▶ _Data in this exercise_
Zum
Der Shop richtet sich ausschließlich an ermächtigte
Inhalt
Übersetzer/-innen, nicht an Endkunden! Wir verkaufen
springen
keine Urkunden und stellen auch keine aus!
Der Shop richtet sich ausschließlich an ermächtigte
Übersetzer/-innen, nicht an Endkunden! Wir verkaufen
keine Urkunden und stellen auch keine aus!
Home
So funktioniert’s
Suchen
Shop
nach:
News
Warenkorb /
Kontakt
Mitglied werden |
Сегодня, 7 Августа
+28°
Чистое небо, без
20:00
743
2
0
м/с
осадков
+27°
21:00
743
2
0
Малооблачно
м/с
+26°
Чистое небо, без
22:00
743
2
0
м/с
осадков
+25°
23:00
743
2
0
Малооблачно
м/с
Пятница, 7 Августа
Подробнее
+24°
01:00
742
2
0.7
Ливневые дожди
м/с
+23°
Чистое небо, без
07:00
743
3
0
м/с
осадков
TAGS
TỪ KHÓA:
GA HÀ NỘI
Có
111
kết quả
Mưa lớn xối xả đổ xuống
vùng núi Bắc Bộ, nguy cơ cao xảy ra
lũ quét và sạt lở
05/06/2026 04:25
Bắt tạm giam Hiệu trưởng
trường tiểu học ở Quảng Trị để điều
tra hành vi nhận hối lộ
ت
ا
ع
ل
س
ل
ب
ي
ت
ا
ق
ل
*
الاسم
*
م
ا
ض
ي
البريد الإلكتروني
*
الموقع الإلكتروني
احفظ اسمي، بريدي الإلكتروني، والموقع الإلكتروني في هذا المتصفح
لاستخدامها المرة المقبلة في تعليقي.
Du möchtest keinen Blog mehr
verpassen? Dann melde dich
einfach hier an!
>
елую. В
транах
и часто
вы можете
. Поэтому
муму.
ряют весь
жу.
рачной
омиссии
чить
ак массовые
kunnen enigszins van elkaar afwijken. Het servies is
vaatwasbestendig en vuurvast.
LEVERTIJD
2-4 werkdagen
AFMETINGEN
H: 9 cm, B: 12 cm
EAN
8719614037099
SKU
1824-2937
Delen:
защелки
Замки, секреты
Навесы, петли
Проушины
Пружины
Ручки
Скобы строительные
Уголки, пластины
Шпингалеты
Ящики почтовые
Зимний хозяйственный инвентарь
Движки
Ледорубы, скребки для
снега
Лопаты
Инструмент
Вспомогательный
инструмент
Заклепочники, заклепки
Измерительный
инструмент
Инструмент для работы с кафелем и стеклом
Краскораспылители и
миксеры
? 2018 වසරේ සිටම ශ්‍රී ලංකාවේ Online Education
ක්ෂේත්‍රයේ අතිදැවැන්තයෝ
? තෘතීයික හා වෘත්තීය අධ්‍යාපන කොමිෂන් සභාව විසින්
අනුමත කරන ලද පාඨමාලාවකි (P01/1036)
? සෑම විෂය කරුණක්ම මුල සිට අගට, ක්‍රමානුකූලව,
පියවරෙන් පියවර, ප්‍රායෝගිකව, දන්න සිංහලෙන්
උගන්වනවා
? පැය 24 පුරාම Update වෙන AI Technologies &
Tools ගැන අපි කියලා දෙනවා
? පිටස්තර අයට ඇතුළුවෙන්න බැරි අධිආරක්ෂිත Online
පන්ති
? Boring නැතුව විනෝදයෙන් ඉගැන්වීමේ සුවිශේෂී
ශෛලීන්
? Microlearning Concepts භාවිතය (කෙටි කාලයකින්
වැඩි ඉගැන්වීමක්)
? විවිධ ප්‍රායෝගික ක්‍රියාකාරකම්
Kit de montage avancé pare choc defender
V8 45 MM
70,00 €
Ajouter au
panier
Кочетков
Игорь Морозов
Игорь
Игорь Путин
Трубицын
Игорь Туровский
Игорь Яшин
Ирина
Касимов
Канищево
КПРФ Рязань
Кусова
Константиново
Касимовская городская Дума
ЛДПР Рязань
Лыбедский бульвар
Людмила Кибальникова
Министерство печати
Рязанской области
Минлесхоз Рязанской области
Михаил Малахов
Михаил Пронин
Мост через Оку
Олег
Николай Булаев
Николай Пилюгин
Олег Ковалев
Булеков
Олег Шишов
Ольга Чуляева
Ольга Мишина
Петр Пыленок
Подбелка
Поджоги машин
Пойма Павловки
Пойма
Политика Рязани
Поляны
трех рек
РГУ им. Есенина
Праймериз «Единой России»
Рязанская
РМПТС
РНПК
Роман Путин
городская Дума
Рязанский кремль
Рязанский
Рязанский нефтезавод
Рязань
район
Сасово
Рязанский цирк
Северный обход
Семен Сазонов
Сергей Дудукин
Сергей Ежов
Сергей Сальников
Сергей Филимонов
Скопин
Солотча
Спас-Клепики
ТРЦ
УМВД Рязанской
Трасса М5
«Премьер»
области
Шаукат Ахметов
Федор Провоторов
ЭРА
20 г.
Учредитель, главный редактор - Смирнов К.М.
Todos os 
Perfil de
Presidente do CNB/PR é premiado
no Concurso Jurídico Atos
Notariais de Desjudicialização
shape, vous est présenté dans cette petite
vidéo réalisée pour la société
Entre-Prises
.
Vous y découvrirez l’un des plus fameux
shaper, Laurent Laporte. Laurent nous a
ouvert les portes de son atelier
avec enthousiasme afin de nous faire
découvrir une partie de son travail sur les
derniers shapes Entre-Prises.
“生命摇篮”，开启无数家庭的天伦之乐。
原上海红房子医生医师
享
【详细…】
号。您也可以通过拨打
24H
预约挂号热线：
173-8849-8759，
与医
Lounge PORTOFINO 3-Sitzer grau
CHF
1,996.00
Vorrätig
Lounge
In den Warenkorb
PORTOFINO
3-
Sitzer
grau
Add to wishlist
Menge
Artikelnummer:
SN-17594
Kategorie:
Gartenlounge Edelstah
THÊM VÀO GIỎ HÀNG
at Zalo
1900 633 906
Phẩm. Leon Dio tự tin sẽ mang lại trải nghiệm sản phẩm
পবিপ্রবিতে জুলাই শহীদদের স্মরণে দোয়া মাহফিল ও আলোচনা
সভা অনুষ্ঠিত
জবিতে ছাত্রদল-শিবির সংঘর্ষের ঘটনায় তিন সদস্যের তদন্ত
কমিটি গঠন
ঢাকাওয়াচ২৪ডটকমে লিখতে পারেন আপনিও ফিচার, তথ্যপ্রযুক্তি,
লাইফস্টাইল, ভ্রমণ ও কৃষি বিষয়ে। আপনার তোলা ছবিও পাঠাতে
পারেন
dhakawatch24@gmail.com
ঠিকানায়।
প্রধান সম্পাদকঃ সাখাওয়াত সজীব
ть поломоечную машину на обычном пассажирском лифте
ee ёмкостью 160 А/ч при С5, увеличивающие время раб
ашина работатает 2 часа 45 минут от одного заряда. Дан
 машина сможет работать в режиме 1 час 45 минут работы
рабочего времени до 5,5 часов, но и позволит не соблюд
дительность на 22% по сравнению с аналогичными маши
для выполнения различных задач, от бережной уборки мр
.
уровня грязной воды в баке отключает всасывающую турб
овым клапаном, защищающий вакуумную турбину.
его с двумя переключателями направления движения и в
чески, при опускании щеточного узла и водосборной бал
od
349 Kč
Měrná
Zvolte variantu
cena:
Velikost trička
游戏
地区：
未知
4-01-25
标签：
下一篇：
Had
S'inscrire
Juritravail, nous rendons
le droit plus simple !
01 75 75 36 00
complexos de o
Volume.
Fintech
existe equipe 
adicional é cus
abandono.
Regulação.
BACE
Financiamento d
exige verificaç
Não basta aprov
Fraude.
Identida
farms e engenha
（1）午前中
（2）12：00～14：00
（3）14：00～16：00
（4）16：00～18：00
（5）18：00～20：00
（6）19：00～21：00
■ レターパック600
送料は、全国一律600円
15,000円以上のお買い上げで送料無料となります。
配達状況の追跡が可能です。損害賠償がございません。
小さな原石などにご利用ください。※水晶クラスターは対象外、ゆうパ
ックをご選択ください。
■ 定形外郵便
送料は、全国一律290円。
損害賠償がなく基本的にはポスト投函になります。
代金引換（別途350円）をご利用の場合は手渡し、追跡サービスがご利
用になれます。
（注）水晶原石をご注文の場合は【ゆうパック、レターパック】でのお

▶ _Job_
Out of the data above, transcribe exactly and only the lines starting with the line that has "kunnen enigszins van" and going on through the line that has "ක්ෂේත්‍රයේ අතිදැවැන්තයෝ", both included.

▶ _Response box_
kunnen enigszins van elkaar afwijken. Het servies is
vaatwasbestendig en vuurvast.
LEVERTIJD
2-4 werkdagen
AFMETINGEN
H: 9 cm, B: 12 cm
EAN
8719614037099
SKU
1824-2937
Delen:
защелки
Замки, секреты
Навесы, петли
Проушины
Пружины
Ручки
Скобы строительные
Уголки, пластины
Шпингалеты
Ящики почтовые
Зимний хозяйственный инвентарь
Движки
Ледорубы, скребки для
снега
Лопаты
Инструмент
Вспомогательный
инструмент
Заклепочники, заклепки
Измерительный
инструмент
Инструмент для работы с кафелем и стеклом
Краскораспылители и
миксеры
? 2018 වසරේ සිටම ශ්‍රී ලංකාවේ Online Education
ක්ෂේත්‍රයේ අතිදැවැන්තයෝ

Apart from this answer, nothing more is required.